Compilation Database producing tools, usually build systems like meson, should be easily able to create the new entry for the compiler arguments, since they have knowledge about what is a compiler argument and what is a compiler executable. The problem is that this semantic is lost in the current format of the compilation database.

Related bug: https://bugs.llvm.org/show_bug.cgi?id=45829

Diff Detail

Event Timeline

Flow created this revision.May 7 2020, 7:02 AM
Flow edited the summary of this revision. (Show Details)May 7 2020, 7:05 AM
Flow added a reviewer: silvas.May 7 2020, 7:07 AM
silvas resigned from this revision.May 7 2020, 1:25 PM
silvas added a reviewer: klimek.

I have not looked at this stuff for a long time. Adding Manuel who is probably more up to date on this.

Adding Sam, as I remember clangd having that problem.

Hi, thanks for sending this! I'm sympathetic to wanting this fixed but a bit skeptical about changing it :-) It would be good to discuss the tradeoffs, and in any case document whether we expect this problem to be solved by build systems, consuming tools, or in the format.

compile_commands.json is a pretty simple and historically-stable format that is an interface boundary for lots of existing tooling, so this is a significant change.
Do we have evidence that this is a *large* problem? e.g. what tools are reasonably commonly deployed that simple unwrapping heuristics won't catch? Is there a reason IWYU can't use JSONCompilationDatabase, where this problem is (AFAIK) solved? (Not a general solution, but most tools consuming this format are clang-based, including IWYU as I understand...)
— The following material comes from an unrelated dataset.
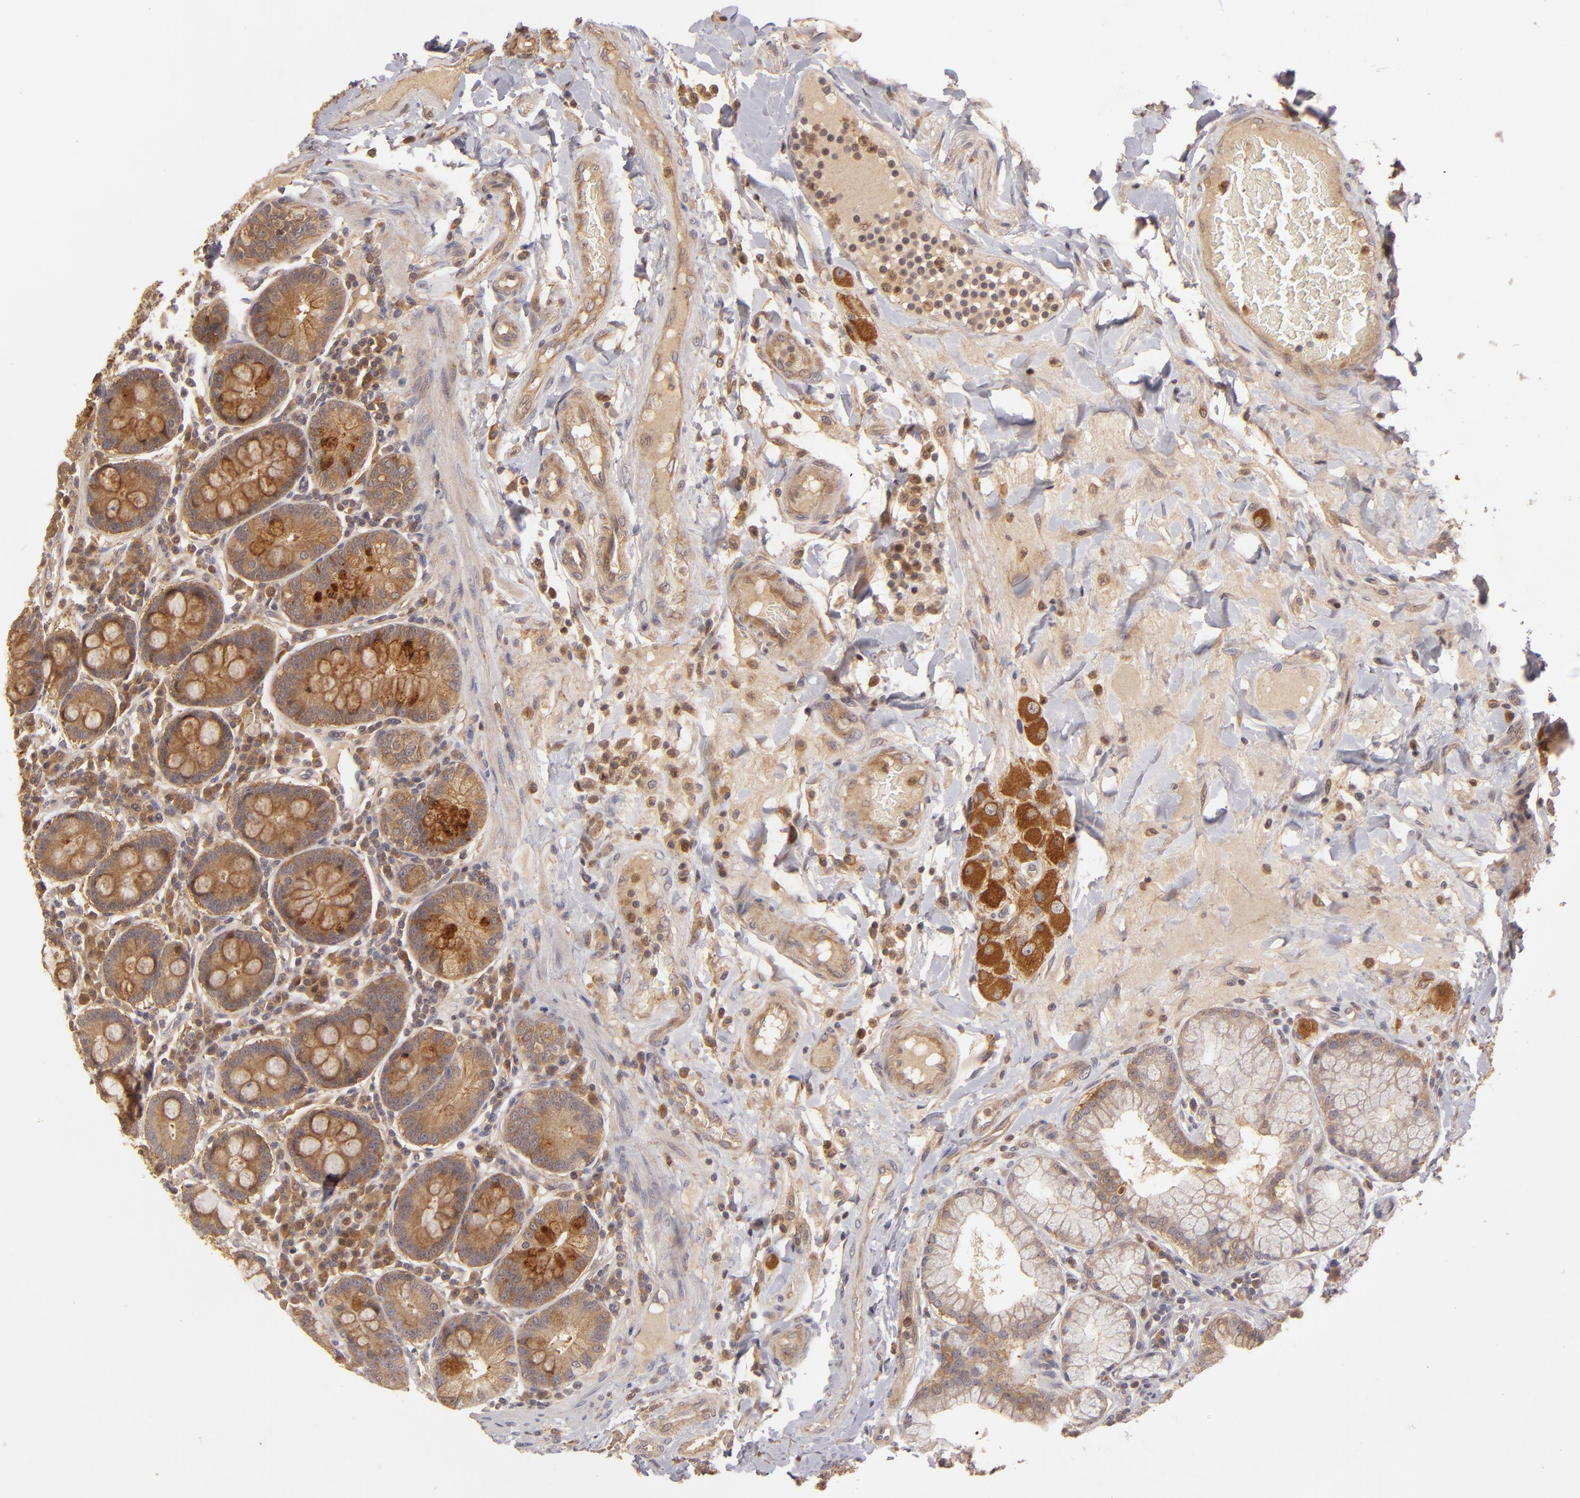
{"staining": {"intensity": "strong", "quantity": ">75%", "location": "cytoplasmic/membranous"}, "tissue": "duodenum", "cell_type": "Glandular cells", "image_type": "normal", "snomed": [{"axis": "morphology", "description": "Normal tissue, NOS"}, {"axis": "topography", "description": "Duodenum"}], "caption": "Protein expression analysis of normal human duodenum reveals strong cytoplasmic/membranous staining in about >75% of glandular cells. (Brightfield microscopy of DAB IHC at high magnification).", "gene": "PRKCD", "patient": {"sex": "male", "age": 50}}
Increasing the requirements on producers to make life a bit easier for consumers seems directionally wrong given that having compile_commands.json unavailable *still* seems to be a fairly high bar in practice (and a more common cause for tool failure than tools misunderstanding the file, though maybe not among people filing high-quality bug reports against tools).

I understand the desire to encode more structured information in the compilation database to make tools robust, but this is a *long* path and extracting argv0 is far from the most difficult case. This is not solving the problems of "tools must break abstractions to work with this format" - they still often need to identify the actual compiler in order to correctly infer the location of builtin and standard library headers for example (and on mac, poke at xcrun etc, sigh).

This change is backwards compatible

It's only backwards-compatible if producers emit both sets of data, which is not too different from defining a new format alongside. FWIW the Chrome compilation database is several hundred MB, most of it is args... it's not a trivial thing to double the size of emitting, storing, or parsing that.

I've got two issues with the detail of the proposal (though per above I'm not sure it's a good idea in principle):

  • the proposed format still leaves it to the tool to heuristically determine the compiler command, which is needed in several cases
  • it's based on the less-structured command rather than the more-structured arguments, which seems at odds with what it's trying to do

These (and the duplication) could be addressed by adding an index to split the arguments list at instead, I suppose.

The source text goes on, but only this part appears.